Sirona
I've heard that alcoholics can't have one drink because the one drink automatically "pushes a button" which means that they have to continue drinking available alcohol until they pass out or run out of alcohol? Do you know of any studies about this? What is the physical "cause" of this?
Well, my knowledge mostly, apart from the examples I mention, concern substances other than alcohol.
However, withdrawl from alcohol can give you physiological symptoms just as much as withdrawl from heroin can.
As for the 'single drink' theory, this may be true for some people and I understand it is accepted wisdom under AA philosophy. However, the gentleman I refered to earlier recovered through other therapy and can drink 'normally', albeit with mindfulness and caution nowadays.
The 'drink until it's all gone' thing is unlikely to be physical, but an uncontrollable psychological (to that person) compulsion. The person is aware of what they are doing but are incapable of stopping themselves, and the effect of inhibition reduction of alcohol on any human will make the ability to stop themselves reduce as they drink.
This 'choice' thing some people insist on...
Again, some can control their attraction/compulsion for alcohol. Others can't. This doesn't mean the person who can't "chose" to be lying in an ally in sub-zero temperatures reeking of their own piss
Imagine! "Okay, if you want to be a college graduate working in Silicon Valley put your hand up? Okay, line on the right. Okay, hands up if you want to be a wino? Okay, line on the left... ".

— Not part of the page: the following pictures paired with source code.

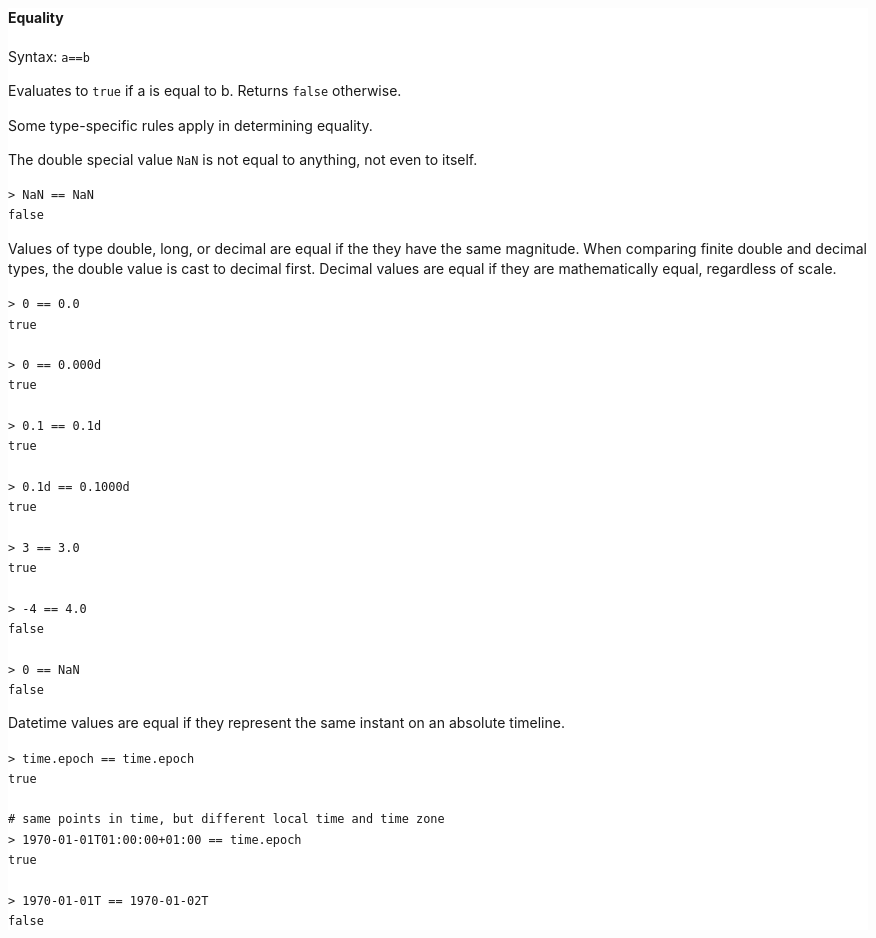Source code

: #### Equality

Syntax: `a==b`

Evaluates to `true` if a is equal to b. Returns `false` otherwise.

Some type-specific rules apply in determining equality.

The double special value `NaN` is not equal to anything, not even to itself.

```tweakflow
> NaN == NaN
false
```

Values of type double, long, or decimal are equal if the they have the same magnitude.
When comparing finite double and decimal types, the double value is cast to decimal first.
Decimal values are equal if they are mathematically equal, regardless of scale.

```tweakflow
> 0 == 0.0
true

> 0 == 0.000d
true

> 0.1 == 0.1d
true

> 0.1d == 0.1000d
true

> 3 == 3.0
true

> -4 == 4.0
false

> 0 == NaN
false
```

Datetime values are equal if they represent the same instant on an absolute timeline.

```tweakflow
> time.epoch == time.epoch
true

# same points in time, but different local time and time zone
> 1970-01-01T01:00:00+01:00 == time.epoch
true

> 1970-01-01T == 1970-01-02T
false
```

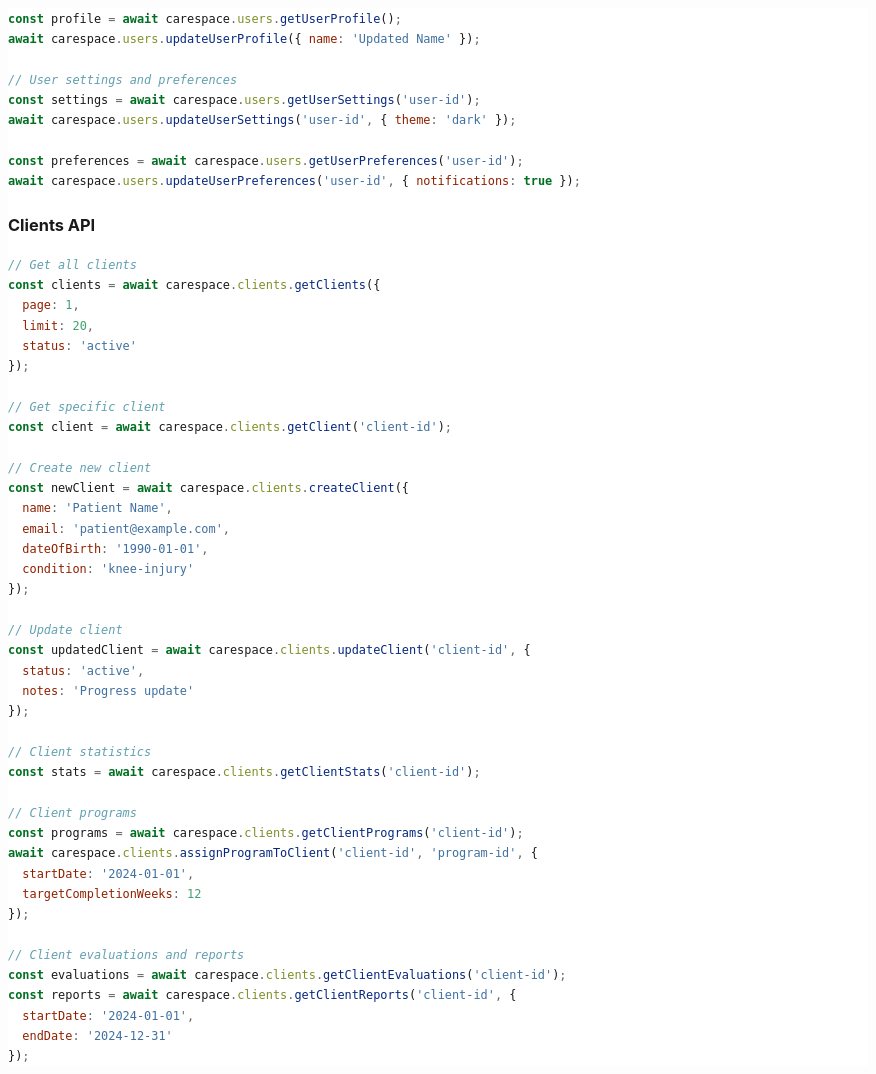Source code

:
 ```javascript
const profile = await carespace.users.getUserProfile();
await carespace.users.updateUserProfile({ name: 'Updated Name' });

// User settings and preferences
const settings = await carespace.users.getUserSettings('user-id');
await carespace.users.updateUserSettings('user-id', { theme: 'dark' });

const preferences = await carespace.users.getUserPreferences('user-id');
await carespace.users.updateUserPreferences('user-id', { notifications: true });
```

### Clients API

```javascript
// Get all clients
const clients = await carespace.clients.getClients({
  page: 1,
  limit: 20,
  status: 'active'
});

// Get specific client
const client = await carespace.clients.getClient('client-id');

// Create new client
const newClient = await carespace.clients.createClient({
  name: 'Patient Name',
  email: 'patient@example.com',
  dateOfBirth: '1990-01-01',
  condition: 'knee-injury'
});

// Update client
const updatedClient = await carespace.clients.updateClient('client-id', {
  status: 'active',
  notes: 'Progress update'
});

// Client statistics
const stats = await carespace.clients.getClientStats('client-id');

// Client programs
const programs = await carespace.clients.getClientPrograms('client-id');
await carespace.clients.assignProgramToClient('client-id', 'program-id', {
  startDate: '2024-01-01',
  targetCompletionWeeks: 12
});

// Client evaluations and reports
const evaluations = await carespace.clients.getClientEvaluations('client-id');
const reports = await carespace.clients.getClientReports('client-id', {
  startDate: '2024-01-01',
  endDate: '2024-12-31'
});
```
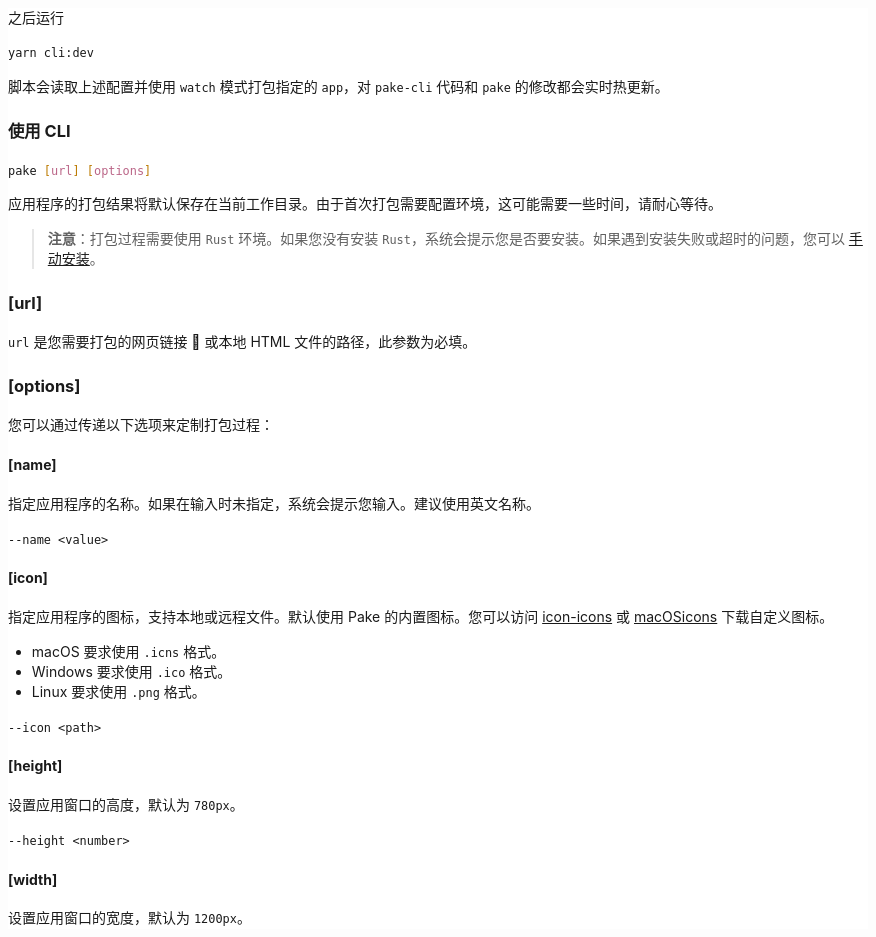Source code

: 之后运行

```bash
yarn cli:dev
```

脚本会读取上述配置并使用 `watch` 模式打包指定的 `app`，对 `pake-cli` 代码和 `pake` 的修改都会实时热更新。


### 使用 CLI

```bash
pake [url] [options]
```

应用程序的打包结果将默认保存在当前工作目录。由于首次打包需要配置环境，这可能需要一些时间，请耐心等待。

> **注意**：打包过程需要使用 `Rust` 环境。如果您没有安装 `Rust`，系统会提示您是否要安装。如果遇到安装失败或超时的问题，您可以 [手动安装](https://www.rust-lang.org/tools/install)。

### [url]

`url` 是您需要打包的网页链接 🔗 或本地 HTML 文件的路径，此参数为必填。

### [options]

您可以通过传递以下选项来定制打包过程：

#### [name]

指定应用程序的名称。如果在输入时未指定，系统会提示您输入。建议使用英文名称。

```shell
--name <value>
```

#### [icon]

指定应用程序的图标，支持本地或远程文件。默认使用 Pake 的内置图标。您可以访问 [icon-icons](https://icon-icons.com)
或 [macOSicons](https://macosicons.com/#/) 下载自定义图标。

- macOS 要求使用 `.icns` 格式。
- Windows 要求使用 `.ico` 格式。
- Linux 要求使用 `.png` 格式。

```shell
--icon <path>
```

#### [height]

设置应用窗口的高度，默认为 `780px`。

```shell
--height <number>
```

#### [width]

设置应用窗口的宽度，默认为 `1200px`。
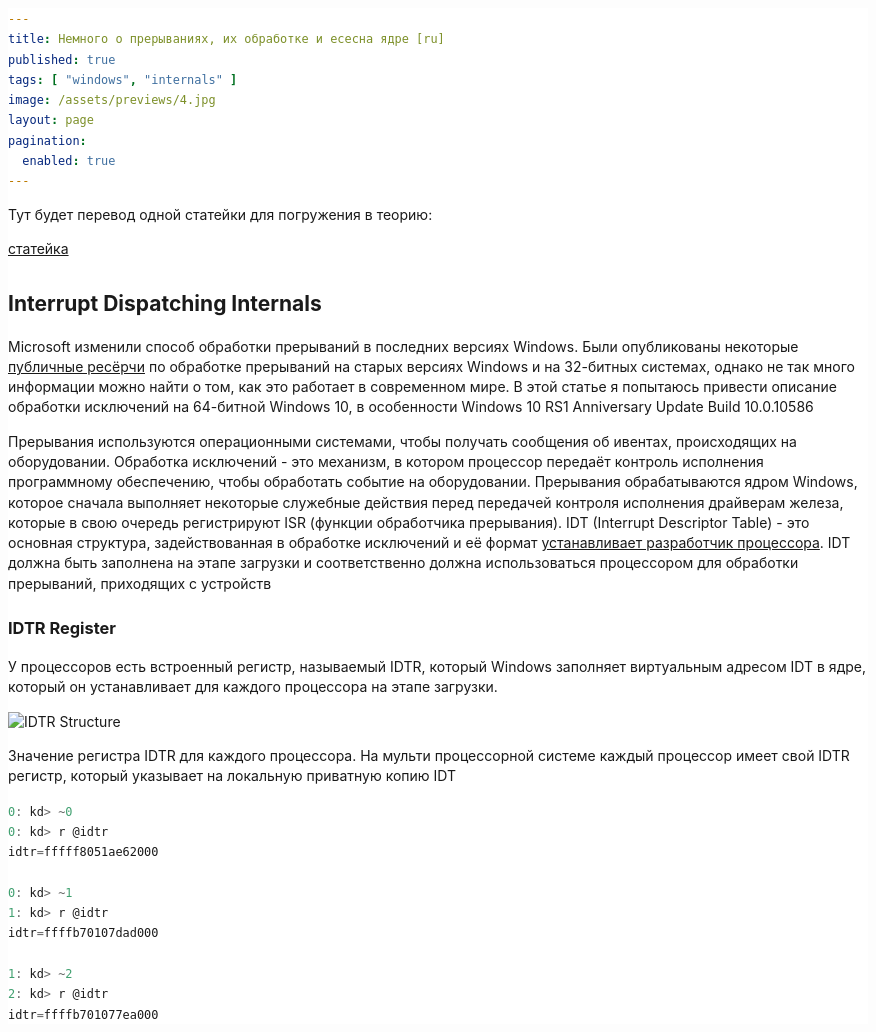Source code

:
 ```yaml
---
title: Немного о прерываниях, их обработке и есесна ядре [ru]
published: true
tags: [ "windows", "internals" ]
image: /assets/previews/4.jpg
layout: page
pagination: 
  enabled: true
---
```


Тут будет перевод одной статейки для погружения в теорию:

[статейка](https://codemachine.com/articles/interrupt_dispatching.html)

## [](#header-2)Interrupt Dispatching Internals

Microsoft изменили способ обработки прерываний в последних версиях Windows. Были опубликованы некоторые [публичные ресёрчи](http://phrack.org/issues/65/4.html) по обработке прерываний на старых версиях Windows и на 32-битных системах, однако не так много информации можно найти о том, как это работает в современном мире. В этой статье я попытаюсь привести описание обработки исключений на 64-битной Windows 10, в особенности Windows 10 RS1 Anniversary Update Build 10.0.10586

Прерывания используются операционными системами, чтобы получать сообщения об ивентах, происходящих на оборудовании. Обработка исключений - это механизм, в котором процессор передаёт контроль исполнения программному обеспечению, чтобы обработать событие на оборудовании. Прерывания обрабатываются ядром Windows, которое сначала выполняет некоторые служебные действия перед передачей контроля исполнения драйверам железа, которые в свою очередь регистрируют ISR (функции обработчика прерывания). IDT (Interrupt Descriptor Table) - это основная структура, задействованная в обработке исключений и её формат [устанавливает разработчик процессора](https://www.intel.com/content/dam/www/public/us/en/documents/manuals/64-ia-32-architectures-software-developer-vol-3c-part-3-manual.pdf). IDT должна быть заполнена на этапе загрузки и соответственно должна использоваться процессором для обработки прерываний, приходящих с устройств

### [](#header-3)IDTR Register

У процессоров есть встроенный регистр, называемый IDTR, который Windows заполняет виртуальным адресом IDT в ядре, который он устанавливает для каждого процессора на этапе загрузки.

![IDTR Structure](/assets/idtr_structure.png)

Значение регистра IDTR для каждого процессора. На мульти процессорной системе каждый процессор имеет свой IDTR регистр, который указывает на локальную приватную копию IDT

```js
0: kd> ~0
0: kd> r @idtr
idtr=fffff8051ae62000

0: kd> ~1
1: kd> r @idtr
idtr=ffffb70107dad000

1: kd> ~2
2: kd> r @idtr
idtr=ffffb701077ea000
```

Choice is too fluffy a word to use; it implies there is a totally free choice made from a level playing field by uniform people. A childish simplification, albeit one that allows nice levels of self-rightousness. Golly, what's that about old habits dying hard? Seems alcoholics aren't the only ones who need to work on self-control...
Even those who say that it is a choice use phrases like "His body had a terrible addiction to alcohol" contrasting with "Fact of it is, most of them just liked getting drunk. All of them could control the drinking... ". Addiction implies lack of control! The very explanation of an opinion defining alcoholism as a choice contradicts that same opinion.
I think Ross has a good point when he says "People can choose to put themselves at risk", but they may not be aware of the risk of the choices they make. It's easy enough; those of us who joined the JW's of our own 'free will' thought we knew what we were doing when in fact we were putting ourselves at risk. With some people, they don't know something as simple as having a drink is what will eventualy put them at risk.
I have a sneaking suspisicon that those who dispute the genuine lack of control of an addict have never been one or met one who was active in their addiction. Once again it is a spectrum of behaviour/affliction; lack of control doesn't mean no control nor does it mean someone cannot be helped.
Someone with a tendancy to alcoholism might have other parts of his individual physiological and mental make-up that allow him to combat it. That doesn't mean everyone with that tendancy has the other internal factors that allow them to control that desire.
To argue otherwise is like saying that ALL people who are attracted to children commit sexual offenses against children. That's utter nonsence; ask anyone who knows about the subject and you'll realise there must be many others with the same desires but have the ability to control them.
And that ability to control action is NOT the same as a simplistic division between good and bad.
It's interesting that those who are most condemnatory towards alcoholics are those making assertions it is purely choice (which ignores a lot of data), and who keep on acting like people always are in full control of what they do (which ignores a lot of data). Not one person seeking to condemn alcohlics as people who make a free choice has done ANYTHING other than assert it; no proof, no backing, just their opinion, which of course they are entitled to...
I have seen a friend of mine go into and out of alcohol addiction. I have seen her twin brother suffer the same. I've seen someone so deep in denial they had reached Lake Victoria, insisting they had no problem the night after I had searched railway tracks under bridges for her body (she'd rung me from the railway station in a cry for help, but not been where she said she'd be when I got there).
I eventually found her in an allyway, unconcious with an empty bottle of brandy (100lbs girl), and carrying her home to sleep it off on my lap in her parent's living room (boy did her dad get a surprise the following morning... ). A 20 year-old girl, with a dozen empty bottles scattered round her room; sweet, intelligent, worked in an Old People's home, a total drunk, and totally lost and unreachable.